## TASK BRIEF
Switch every "Window" in the data below to "Garage", keeping all other text the same. Leave the pictures out of your answer.

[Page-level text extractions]
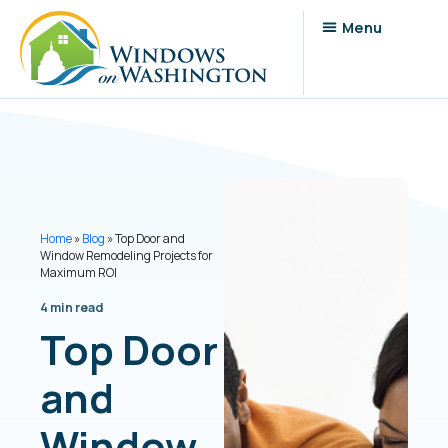
Home
»
Blog
»
Top Door and
Window Remodeling Projects for
Maximum ROI
4 min read
Top Door
and
Window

## RESPONSE TO THIS TASK
Home
»
Blog
»
Top Door and
Garage Remodeling Projects for
Maximum ROI
4 min read
Top Door
and
Garage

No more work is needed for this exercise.